One of Turkey’s leading centers for tourism, Antalya hosted 77,237 Israeli tourists in the first four months of last year. This year, during the same time period, only 27,534 Israeli citizens visited the city. Antalya is anxious about losing its share of the 350,000-strong tourism market from Israel.
Kerim Çavuşoğlu, the Antalya regional acting board president for the Turkish Association of Travel Agents, or TÜRSAB, said this serious downsizing in the Israeli market should be a lesson for Turkey.

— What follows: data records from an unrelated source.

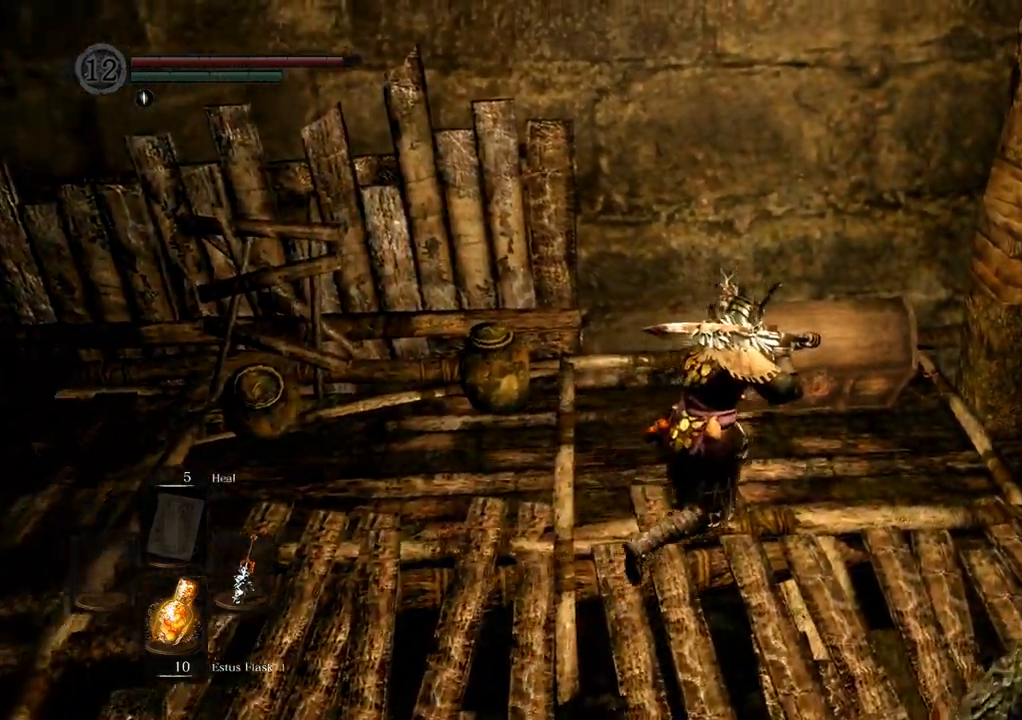
Gameplay with a controller (PlayStation layout); each line is a JSON object with the inputs held at the frame after it. "events" lists button and stick changes between this image and that frame as [ms after this image, input, new state], when the widget could be followed in between. Not read: L3 R1 R3.
{"buttons": [], "left_stick": "center", "right_stick": "center"}
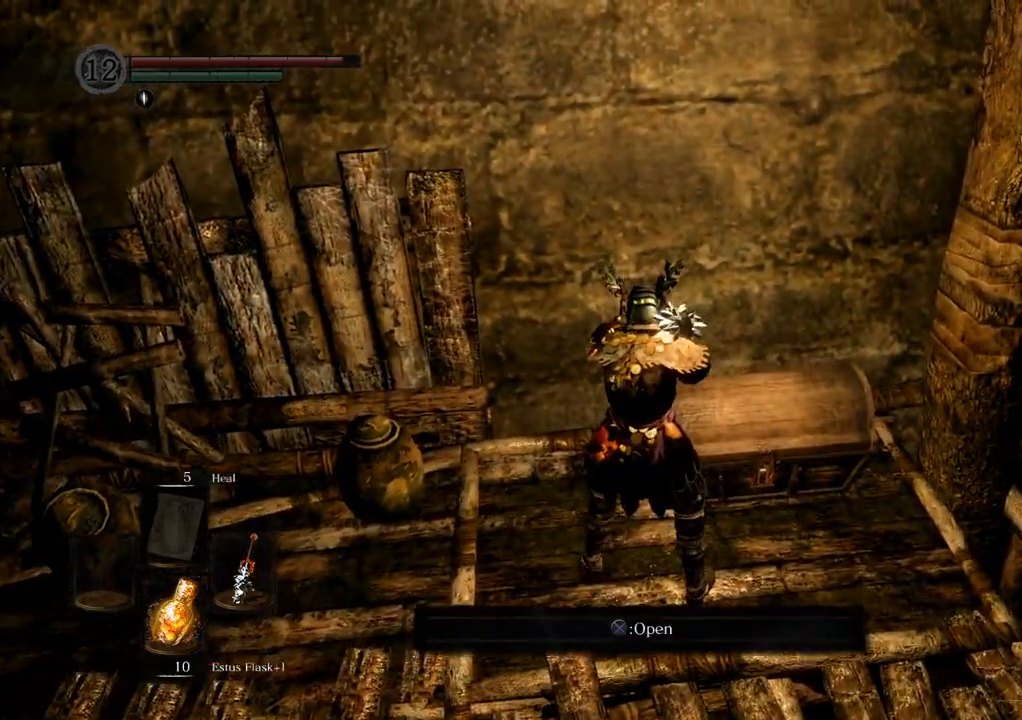
{"buttons": [], "left_stick": "center", "right_stick": "center", "events": [[217, "CROSS", "down"], [317, "CROSS", "up"]]}
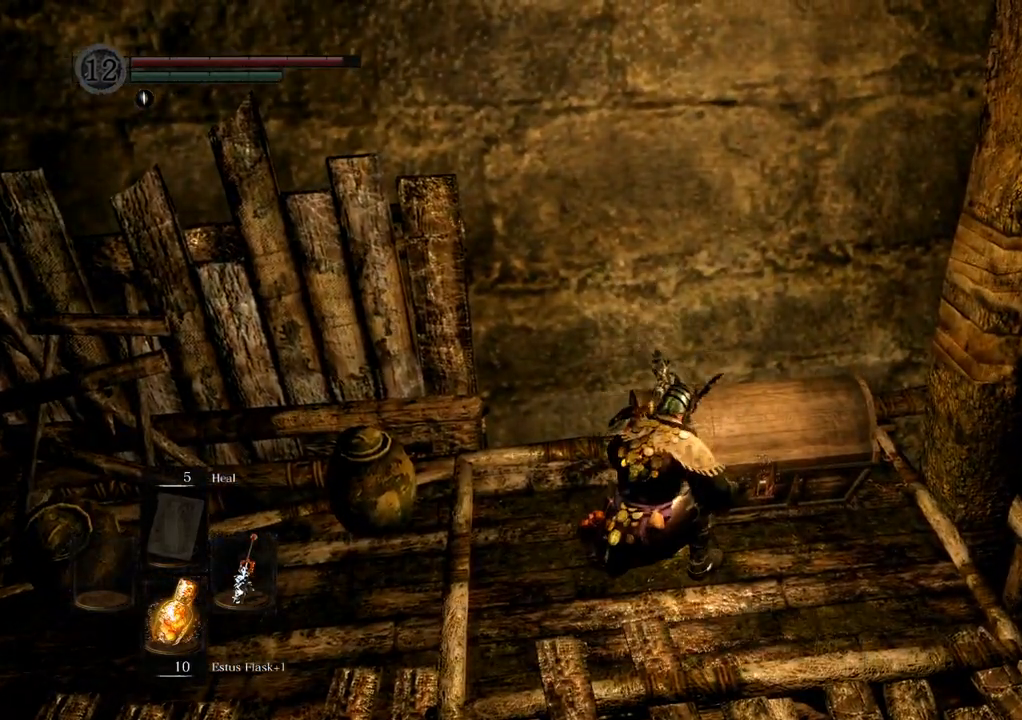
{"buttons": [], "left_stick": "center", "right_stick": "center", "events": []}
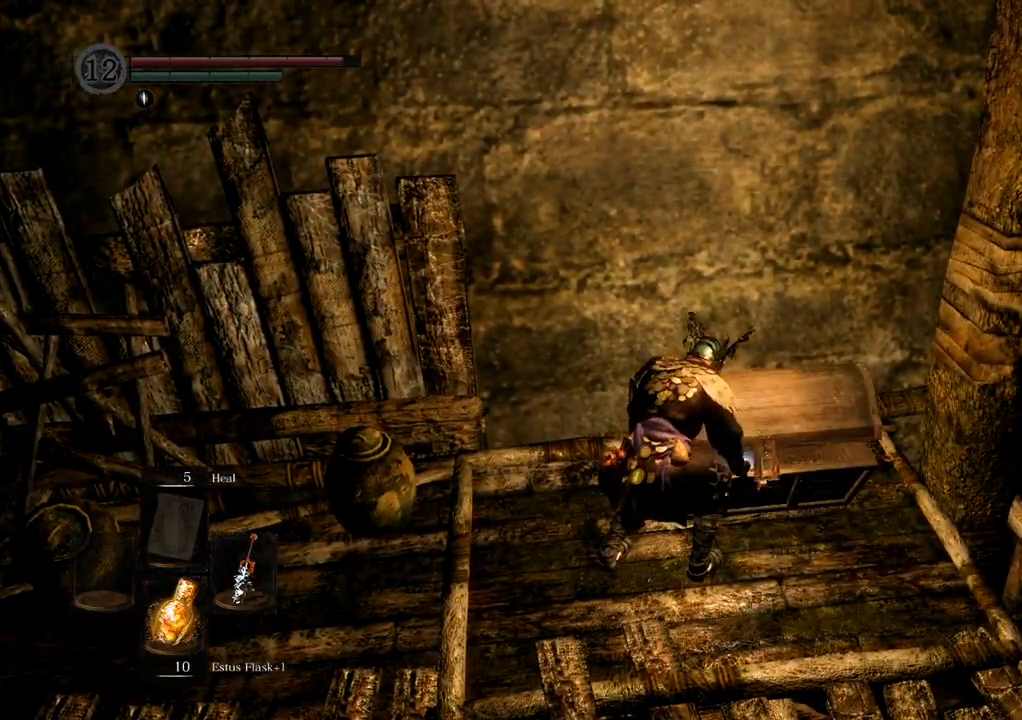
{"buttons": [], "left_stick": "center", "right_stick": "center", "events": []}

"The Davos incident has shown one more time how delicate tourism is," said Çavuşoğlu, adding that the global economic crisis also has not helped. "Of course, the reasons for this downsizing are not only political arguments, but if we say, ’Tourism is the apple of our eye,’ we should act accordingly."
Serdar Ünsalan, an Antalya representative of the Flying Carpet travel agency, which handles 40 percent of the transportation between Israel and Turkey, said Erdoğan’s "one minute" remark damaged them, and that they expect its effect to last until 2011. Ünsalan estimated Turkey’s loss from the shrinkage of the Israeli market this year to be $100 million.
Sururi Çorabatır, president of the Mediterranean Tourist Hoteliers and Operators Union, or AKTOB, said the group has a project in the works to prevent the downsizing of the market and argued it is not right to look at the downsizing from only one angle and just blame politics.